Desde finales de 2004, el mercado del oro se ha abierto a una audiencia más amplia de inversores, que pueden invertir en metal de forma mucho más sencilla. Sin embargo, los horizontes y objetivos varían mucho de un inversor a otro.

Algunos inversores compran oro como el activo refugio definitivo: adquieren oro físico y lo guardan en la caja fuerte (en su casa o en una entidad bancaria). Mientras este oro sea custodiado en nombre del inversor, él es su propietario legal.

Otros inversores invierten en productos de oro que están respaldados por oro físico. En este caso, cada producto debe someterse a un cuidadoso escrutinio para dilucidar quién es su propietario final y el beneficiario del oro físico, y cuáles son los riesgos adicionales.

Y todavía hay más inversores, que especulan sobre las fluctuaciones del precio del oro. Estos productos, en cambio, no siempre están respaldados por oro físico. Un ejemplo son las cuentas en oro o los ETF o productos sintéticos que carecen de respaldo en oro físico.

En fin, que cualquier inversor puede encontrar una inversión en oro que se adapte a cualquier objetivo y horizonte de inversión.

Los inversores que compran oro como activo refugio tienden a ser pacientes y asumir las fluctuaciones del precio a corto plazo sin problemas. Si consideran que el precio del oro es relativamente atractivo en comparación con las perspectivas a largo plazo del sistema financiero, la economía y los mercados financieros, comprarán oro.

Pero también hay muchos inversores que quieren ganar dinero con los movimientos del precio del oro a corto plazo. Ellos son los principales responsables de los movimientos del precio de un día para otro.

¿Qué ocurrió durante la crisis financiera global de 2008? Cuando los mercados financieros sucumbían al creciente stress, el precio del oro crecía y los inversores se lanzaban a comprar metal.

Esta tendencia continuó hasta que la crisis de liquidez alcanzó su clímax. En ese momento, algunos inversores vendieron su oro y otras inversiones, a cambio de dólares, ya que en semejantes circunstancias consideraban que el dinero en efectivo resultaba más valioso que el oro.

+---+

**Qué hay que hacer**
(a) Transcribe del texto sobre la inversión en oro el fragmento que empieza con "Desde finales de" y sigue hasta "los riesgos adicionales.".
(b) Según el texto sobre la inversión en oro, ¿por qué algunos inversores vendieron su oro cuando la crisis de liquidez llegó a su clímax? Contesta en una a tres oraciones.
Para resolver todo, usa solo el texto sobre la inversión en oro.

+---+

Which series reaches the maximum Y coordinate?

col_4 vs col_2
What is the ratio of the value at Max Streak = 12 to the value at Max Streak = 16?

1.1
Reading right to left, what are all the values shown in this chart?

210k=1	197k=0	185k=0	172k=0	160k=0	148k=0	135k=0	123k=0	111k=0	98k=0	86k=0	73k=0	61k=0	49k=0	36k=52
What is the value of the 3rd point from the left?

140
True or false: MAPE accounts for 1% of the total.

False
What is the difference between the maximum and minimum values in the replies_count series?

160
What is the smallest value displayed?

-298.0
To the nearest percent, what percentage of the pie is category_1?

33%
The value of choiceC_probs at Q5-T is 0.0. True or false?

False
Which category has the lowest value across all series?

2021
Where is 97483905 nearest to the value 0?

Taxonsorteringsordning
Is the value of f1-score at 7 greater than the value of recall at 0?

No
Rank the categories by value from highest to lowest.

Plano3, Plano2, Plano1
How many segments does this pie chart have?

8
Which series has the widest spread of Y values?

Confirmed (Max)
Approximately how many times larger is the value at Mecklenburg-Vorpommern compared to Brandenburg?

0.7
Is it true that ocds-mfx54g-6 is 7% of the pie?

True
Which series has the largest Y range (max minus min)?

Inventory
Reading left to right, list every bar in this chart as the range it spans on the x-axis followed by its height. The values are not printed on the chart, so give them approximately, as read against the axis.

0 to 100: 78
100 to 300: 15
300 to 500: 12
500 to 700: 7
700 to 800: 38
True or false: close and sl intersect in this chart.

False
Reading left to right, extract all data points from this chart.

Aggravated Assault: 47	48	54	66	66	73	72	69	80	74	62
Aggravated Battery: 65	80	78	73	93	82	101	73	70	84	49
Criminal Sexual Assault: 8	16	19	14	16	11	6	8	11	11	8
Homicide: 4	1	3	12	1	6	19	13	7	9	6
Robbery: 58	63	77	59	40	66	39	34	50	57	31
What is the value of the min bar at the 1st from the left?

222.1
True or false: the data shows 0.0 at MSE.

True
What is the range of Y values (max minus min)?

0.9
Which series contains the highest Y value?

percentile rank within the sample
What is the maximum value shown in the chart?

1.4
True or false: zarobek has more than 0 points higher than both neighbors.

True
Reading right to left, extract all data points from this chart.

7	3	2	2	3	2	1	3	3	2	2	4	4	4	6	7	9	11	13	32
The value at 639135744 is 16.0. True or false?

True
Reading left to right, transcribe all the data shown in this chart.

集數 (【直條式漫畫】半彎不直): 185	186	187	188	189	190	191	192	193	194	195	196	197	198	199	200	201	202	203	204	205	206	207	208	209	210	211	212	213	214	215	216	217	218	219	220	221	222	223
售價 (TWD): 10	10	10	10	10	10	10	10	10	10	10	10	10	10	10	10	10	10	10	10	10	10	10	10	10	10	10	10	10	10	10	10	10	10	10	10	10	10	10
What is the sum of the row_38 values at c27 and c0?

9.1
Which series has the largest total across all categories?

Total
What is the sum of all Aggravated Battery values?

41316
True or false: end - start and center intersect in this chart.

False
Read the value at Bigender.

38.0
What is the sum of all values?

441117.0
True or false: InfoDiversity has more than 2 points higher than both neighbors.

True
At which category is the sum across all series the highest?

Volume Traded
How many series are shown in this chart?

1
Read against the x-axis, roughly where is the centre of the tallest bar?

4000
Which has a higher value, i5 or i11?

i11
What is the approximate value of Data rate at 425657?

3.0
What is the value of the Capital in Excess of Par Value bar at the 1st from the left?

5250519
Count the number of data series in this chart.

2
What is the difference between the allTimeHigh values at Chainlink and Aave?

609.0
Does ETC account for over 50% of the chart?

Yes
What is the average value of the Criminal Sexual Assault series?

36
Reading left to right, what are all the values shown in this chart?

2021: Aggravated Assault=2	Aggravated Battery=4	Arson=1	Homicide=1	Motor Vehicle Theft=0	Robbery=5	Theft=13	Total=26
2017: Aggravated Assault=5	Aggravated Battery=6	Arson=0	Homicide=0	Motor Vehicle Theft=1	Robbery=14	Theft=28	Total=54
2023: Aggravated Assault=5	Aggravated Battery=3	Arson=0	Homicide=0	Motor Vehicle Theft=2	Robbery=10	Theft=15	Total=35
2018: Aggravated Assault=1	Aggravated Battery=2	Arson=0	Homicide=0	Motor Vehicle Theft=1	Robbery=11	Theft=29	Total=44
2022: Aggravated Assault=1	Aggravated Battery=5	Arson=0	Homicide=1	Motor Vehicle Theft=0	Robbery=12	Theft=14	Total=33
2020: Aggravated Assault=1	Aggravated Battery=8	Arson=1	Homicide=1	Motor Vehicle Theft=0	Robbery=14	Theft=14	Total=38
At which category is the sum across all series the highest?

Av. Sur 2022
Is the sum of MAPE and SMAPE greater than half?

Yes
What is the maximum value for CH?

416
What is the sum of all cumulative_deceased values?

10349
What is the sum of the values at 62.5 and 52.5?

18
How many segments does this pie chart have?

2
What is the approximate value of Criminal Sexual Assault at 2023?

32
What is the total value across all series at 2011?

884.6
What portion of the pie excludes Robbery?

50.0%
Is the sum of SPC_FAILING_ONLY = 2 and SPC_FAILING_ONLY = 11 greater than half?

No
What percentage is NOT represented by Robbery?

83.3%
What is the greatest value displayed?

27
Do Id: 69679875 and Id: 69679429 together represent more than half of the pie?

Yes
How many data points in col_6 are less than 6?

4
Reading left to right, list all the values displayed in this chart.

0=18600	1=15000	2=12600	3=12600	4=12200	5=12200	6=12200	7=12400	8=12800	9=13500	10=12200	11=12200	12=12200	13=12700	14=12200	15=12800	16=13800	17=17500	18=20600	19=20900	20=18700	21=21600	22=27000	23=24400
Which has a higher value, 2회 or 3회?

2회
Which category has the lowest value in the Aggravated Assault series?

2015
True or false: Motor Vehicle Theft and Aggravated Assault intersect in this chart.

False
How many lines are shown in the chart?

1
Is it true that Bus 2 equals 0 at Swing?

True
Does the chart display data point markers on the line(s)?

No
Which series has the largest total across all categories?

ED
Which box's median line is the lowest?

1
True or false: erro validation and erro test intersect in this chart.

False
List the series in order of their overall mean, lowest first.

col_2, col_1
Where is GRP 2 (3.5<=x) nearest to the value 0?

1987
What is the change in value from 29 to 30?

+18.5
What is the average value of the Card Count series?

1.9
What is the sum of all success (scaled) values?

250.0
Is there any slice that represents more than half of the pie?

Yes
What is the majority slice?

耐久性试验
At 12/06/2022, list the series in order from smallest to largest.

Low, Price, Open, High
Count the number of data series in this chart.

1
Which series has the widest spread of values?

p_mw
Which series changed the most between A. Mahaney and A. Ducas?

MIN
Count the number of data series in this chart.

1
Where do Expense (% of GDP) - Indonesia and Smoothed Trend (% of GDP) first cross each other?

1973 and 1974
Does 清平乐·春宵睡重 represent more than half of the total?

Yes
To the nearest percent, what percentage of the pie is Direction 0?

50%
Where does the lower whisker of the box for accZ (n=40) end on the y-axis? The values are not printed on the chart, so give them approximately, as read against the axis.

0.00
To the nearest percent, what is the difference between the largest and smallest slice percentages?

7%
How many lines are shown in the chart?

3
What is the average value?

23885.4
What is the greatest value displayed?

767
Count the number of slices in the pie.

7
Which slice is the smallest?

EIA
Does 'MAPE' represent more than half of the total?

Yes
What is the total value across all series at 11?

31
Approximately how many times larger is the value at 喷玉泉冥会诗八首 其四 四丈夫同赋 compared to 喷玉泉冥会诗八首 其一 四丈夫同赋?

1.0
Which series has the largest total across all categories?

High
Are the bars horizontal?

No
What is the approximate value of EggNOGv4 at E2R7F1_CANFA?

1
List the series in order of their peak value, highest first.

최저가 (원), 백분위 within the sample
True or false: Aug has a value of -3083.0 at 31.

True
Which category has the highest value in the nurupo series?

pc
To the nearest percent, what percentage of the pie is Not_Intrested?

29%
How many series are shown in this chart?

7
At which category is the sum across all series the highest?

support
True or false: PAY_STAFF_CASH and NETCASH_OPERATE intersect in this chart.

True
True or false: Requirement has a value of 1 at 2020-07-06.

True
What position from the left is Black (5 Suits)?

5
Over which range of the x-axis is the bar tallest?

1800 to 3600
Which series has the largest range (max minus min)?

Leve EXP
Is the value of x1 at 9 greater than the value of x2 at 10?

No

+---+

**Respuestas de ejercicios**
(a)
Desde finales de 2004, el mercado del oro se ha abierto a una audiencia más amplia de inversores, que pueden invertir en metal de forma mucho más sencilla. Sin embargo, los horizontes y objetivos varían mucho de un inversor a otro.

Algunos inversores compran oro como el activo refugio definitivo: adquieren oro físico y lo guardan en la caja fuerte (en su casa o en una entidad bancaria). Mientras este oro sea custodiado en nombre del inversor, él es su propietario legal.

Otros inversores invierten en productos de oro que están respaldados por oro físico. En este caso, cada producto debe someterse a un cuidadoso escrutinio para dilucidar quién es su propietario final y el beneficiario del oro físico, y cuáles son los riesgos adicionales.

(b) Porque, en esas circunstancias, creían que el dinero en efectivo valía más que el oro. Por eso vendieron su oro y otras inversiones a cambio de dólares.